The user needs to have full access to the S3 bucket; an example of a suitable access policy document is below. Make sure to change the resource name my-valohai-bucket!

{
    "Version": "2012-10-17",
    "Statement": [
        {
            "Effect": "Allow",
            "Action": "s3:*",
            "Resource": [
                "arn:aws:s3:::my-valohai-bucket",
                "arn:aws:s3:::my-valohai-bucket/*"
            ]
        }
    ]
}
IAM user policy creation review page

Give your policy a descriptive name and we are done with the mandatory AWS setup!

5. Large file uploads (optional)

If executions need to upload outputs larger than 5 GB, additional setup is needed. This is optional and only required for large outputs.

To upload large outputs using Amazon’s multi-part upload API, a temporary AWS IAM role will be dispensed to the worker machines when required.

Be sure to replace the following placeholders in the following policy examples!

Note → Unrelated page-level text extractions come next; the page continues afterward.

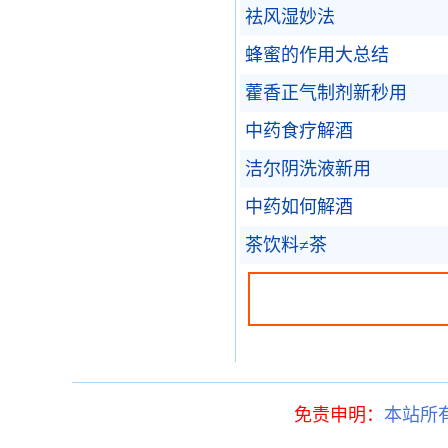
祛风湿妙法
蜂蜜的作用大总结
藿香正气制剂新秒用
中药食疗解酒
洁尔阴洗液新用
中药如何解酒
茶饮料≠茶
免责申明：
本站所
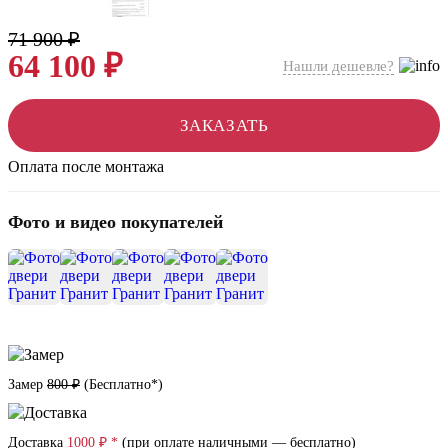
71 900 ₽
64 100 ₽
Нашли дешевле?
ЗАКАЗАТЬ
Оплата после монтажа
Фото и видео покупателей
+1
Замер
800 ₽
(
Бесплатно*
)
Доставка
1000 ₽ *
(при оплате наличными — бесплатно)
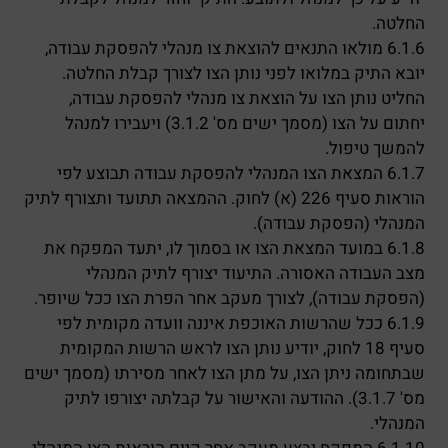
החלטה.
6.1.6 מולאו התנאים להוצאת צו מנהלי להפסקת עבודה,
יובא התיק במלואו לפני נותן הצו לצורך קבלת החלטה.
החליט נותן הצו על הוצאת צו מנהלי להפסקת עבודה,
יחתום על הצו (מסמך ישים מס' 3.1.2) ויעבירו למנהל
להמשך טיפול.
6.1.7 המצאת הצו המנהלי להפסקת עבודה תבוצע לפי
הוראות סעיף 226 (א) לחוק. ההמצאה תתועד ותצורף לתיק
המנהלי (הפסקת עבודה).
6.1.8 במועד המצאת הצו או בסמוך לו, יתעד המפקח את
מצב העבודה האסורה. התיעוד יצורף לתיק המנהלי
(הפסקת עבודה), לצורך מעקב אחר הפרת הצו ככל שיופר.
6.1.9 ככל שהרשות האוכפת איננה וועדה מקומית לפי
סעיף 18 לחוק, יודיע נותן הצו לראש הרשות המקומית
שבתחומה ניתן הצו, על מתן הצו לאחר מסירתו (מסמך ישים
מס' 3.1.7). ההודעה והאישור על קבלתה יצורפו לתיק
המנהלי.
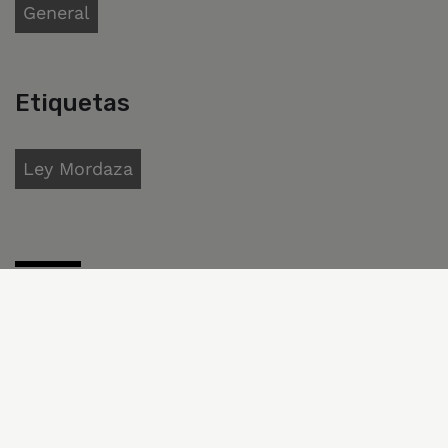
General
Etiquetas
Ley Mordaza
Contacto de prensa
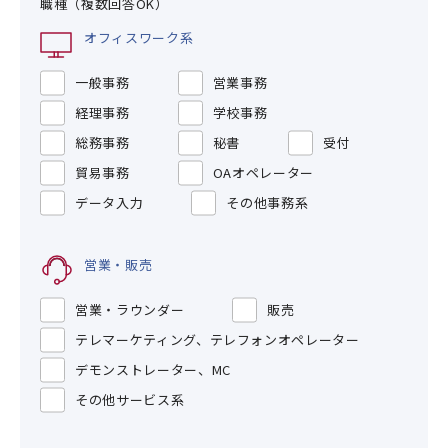
職種（複数回答OK）
オフィスワーク系
一般事務
営業事務
経理事務
学校事務
総務事務
秘書
受付
貿易事務
OAオペレーター
データ入力
その他事務系
営業・販売
営業・ラウンダー
販売
テレマーケティング、テレフォンオペレーター
デモンストレーター、MC
その他サービス系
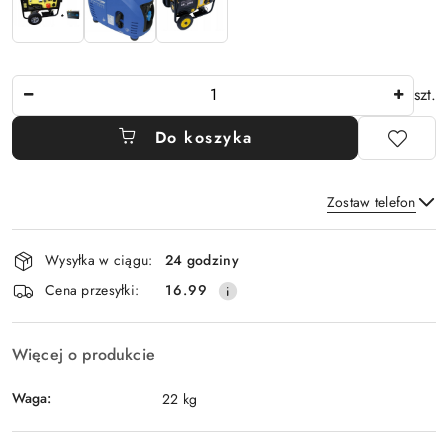
Ilość
szt.
Do koszyka
Zostaw telefon
Dostępność
Wysyłka w ciągu:
24 godziny
i
Wyślij
Cena przesyłki:
16.99
dostawa
Więcej o produkcie
Waga:
22 kg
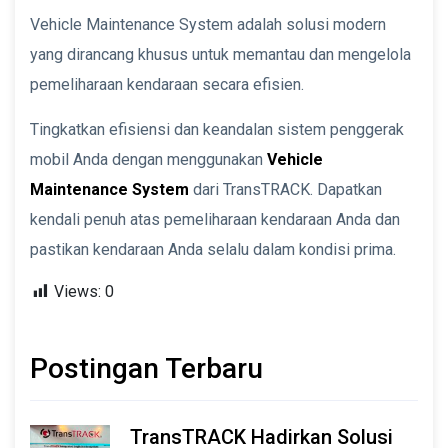
Vehicle Maintenance System adalah solusi modern
yang dirancang khusus untuk memantau dan mengelola
pemeliharaan kendaraan secara efisien.
Tingkatkan efisiensi dan keandalan sistem penggerak
mobil Anda dengan menggunakan
Vehicle
Maintenance System
dari TransTRACK. Dapatkan
kendali penuh atas pemeliharaan kendaraan Anda dan
pastikan kendaraan Anda selalu dalam kondisi prima.
Views:
0
Postingan Terbaru
TransTRACK Hadirkan Solusi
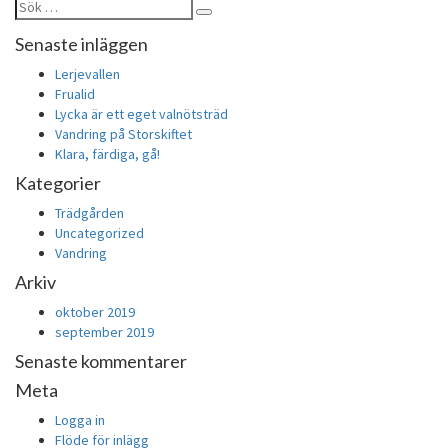
Sök
Sök
efter:
Senaste inläggen
Lerjevallen
Frualid
Lycka är ett eget valnötsträd
Vandring på Storskiftet
Klara, färdiga, gå!
Kategorier
Trädgården
Uncategorized
Vandring
Arkiv
oktober 2019
september 2019
Senaste kommentarer
Meta
Logga in
Flöde för inlägg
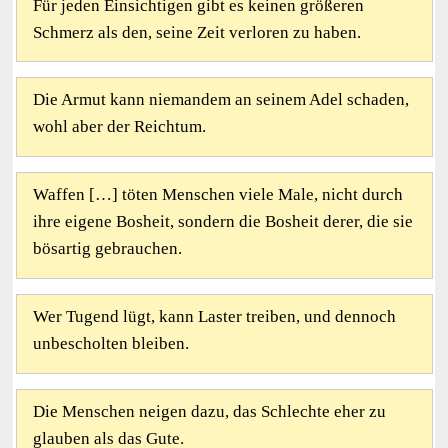
Für jeden Einsichtigen gibt es keinen größeren
Schmerz als den, seine Zeit verloren zu haben.
Die Armut kann niemandem an seinem Adel schaden,
wohl aber der Reichtum.
Waffen […] töten Menschen viele Male, nicht durch
ihre eigene Bosheit, sondern die Bosheit derer, die sie
bösartig gebrauchen.
Wer Tugend lügt, kann Laster treiben, und dennoch
unbescholten bleiben.
Die Menschen neigen dazu, das Schlechte eher zu
glauben als das Gute.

  • BUCKET – the target S3 bucket
  • ACCOUNTNUMBER – your AWS account number
  • USERNAME – the username liked to the access keys that are being used with the store

Create a new AWS IAM Role. The role policy document should look like:

{
    "Version": "2012-10-17",
    "Statement": [
        {
            "Sid": "MultipartAccess",
            "Effect": "Allow",
            "Action": [
                "s3:AbortMultipartUpload",
                "s3:GetObject",
                "s3:ListBucket",
                "s3:ListBucketMultipartUploads",
                "s3:ListBucketVersions",
                "s3:ListMultipartUploadParts",
                "s3:PutObject"
            ],
            "Resource": [
                "arn:aws:s3:::BUCKET",
                "arn:aws:s3:::BUCKET/*"
            ]
        }
    ]
}

The trust relationship document should look like:

{
  "Version": "2012-10-17",
  "Statement": [
    {
      "Effect": "Allow",
      "Principal": {
        "AWS": "arn:aws:iam::ACCOUNTNUMBER:user/USERNAME"
      },
      "Action": "sts:AssumeRole"
    }
  ]
}

Take note of the role’s AWS ARN (arn:aws:...), that will be configured to your Valohai project.

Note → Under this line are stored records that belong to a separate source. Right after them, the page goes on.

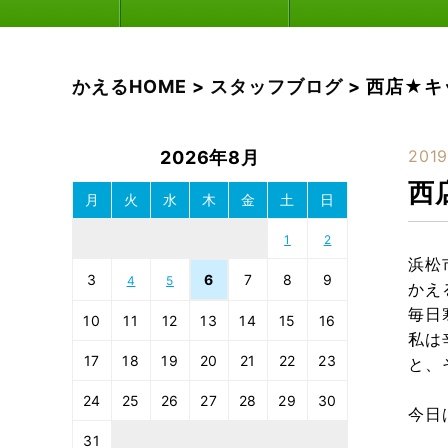
かえるHOME
>
スタッフブログ
>
西店★キ
2019
2026年8月
西
月
火
水
木
金
土
日
1
2
浜松
3
6
7
8
9
4
5
かえ
毎日
10
11
12
13
14
15
16
私は
17
18
19
20
21
22
23
と、
24
25
26
27
28
29
30
今日
31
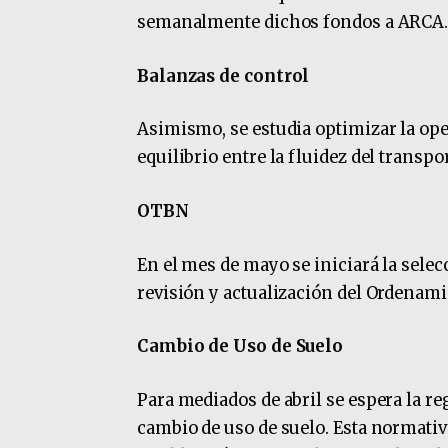
semanalmente dichos fondos a ARCA
Balanzas de control
Asimismo, se estudia optimizar la ope
equilibrio entre la fluidez del transpo
OTBN
En el mes de mayo se iniciará la selec
revisión y actualización del Ordenami
Cambio de Uso de Suelo
Para mediados de abril se espera la r
cambio de uso de suelo. Esta normativ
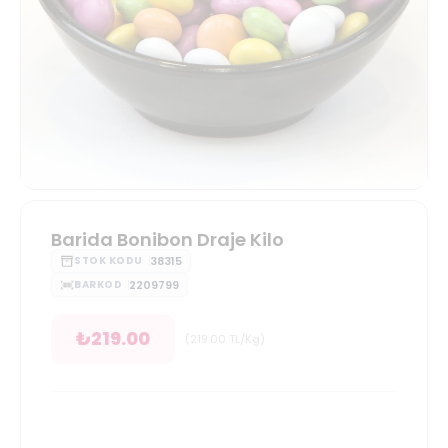
Barida Bonibon Draje Kilo
38315
STOK KODU
2209799
BARKOD
₺
219.00
(
219.00
TL/Kg
)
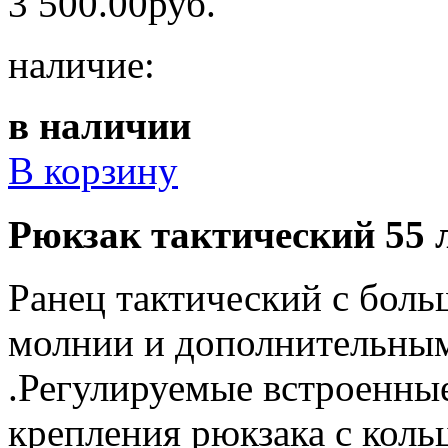
3 500.00руб.
наличие:
в наличии
В корзину
Рюкзак тактический 55 
Ранец тактический с бо
молнии и дополнительным
.Регулируемые встроенны
крепления рюкзака с кол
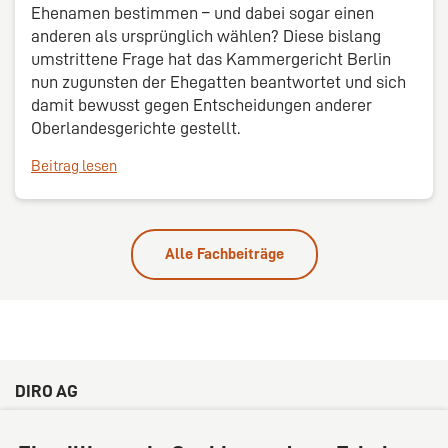
Ehenamen bestimmen – und dabei sogar einen
anderen als ursprünglich wählen? Diese bislang
umstrittene Frage hat das Kammergericht Berlin
nun zugunsten der Ehegatten beantwortet und sich
damit bewusst gegen Entscheidungen anderer
Oberlandesgerichte gestellt.
Beitrag lesen
Alle Fachbeiträge
DIRO AG
Große Bleichen 32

6. Set up the store in Valohai

Valohai S3 store creation location

Navigate to Project > Settings > Data Stores > Add S3 store

Valohai S3 store creation view

Name your store and paste in the bucket name and the IAM credentials in the fields provided.

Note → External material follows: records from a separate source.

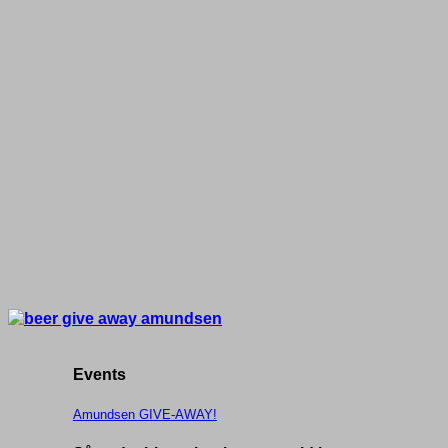
Events
Amundsen GIVE-AWAY!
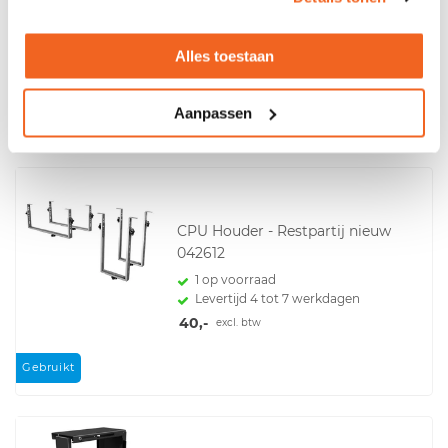
Draadloos
Levertijd 4 tot 7 werkdagen
Alles toestaan
54,-
excl. btw
Aanpassen
Voor zowel
Particulier
als
Zakelijk
CPU Houder - Restpartij nieuw
042612
1 op voorraad
Levertijd 4 tot 7 werkdagen
40,-
excl. btw
Gebruikt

If you also created the optional IAM Role for large uploads, paste the ARN in in the “Multipart Upload IAM Role ARN” field. You may leave this field empty.

When you create the store, the credentials provided will be checked by creating a small test file in the bucket.

Valohai project settings with default store highlighted

Once set up, you can set the store as your project’s default store in the Settings > Basic Information view. This ensures outputs will be stored in your S3 bucket.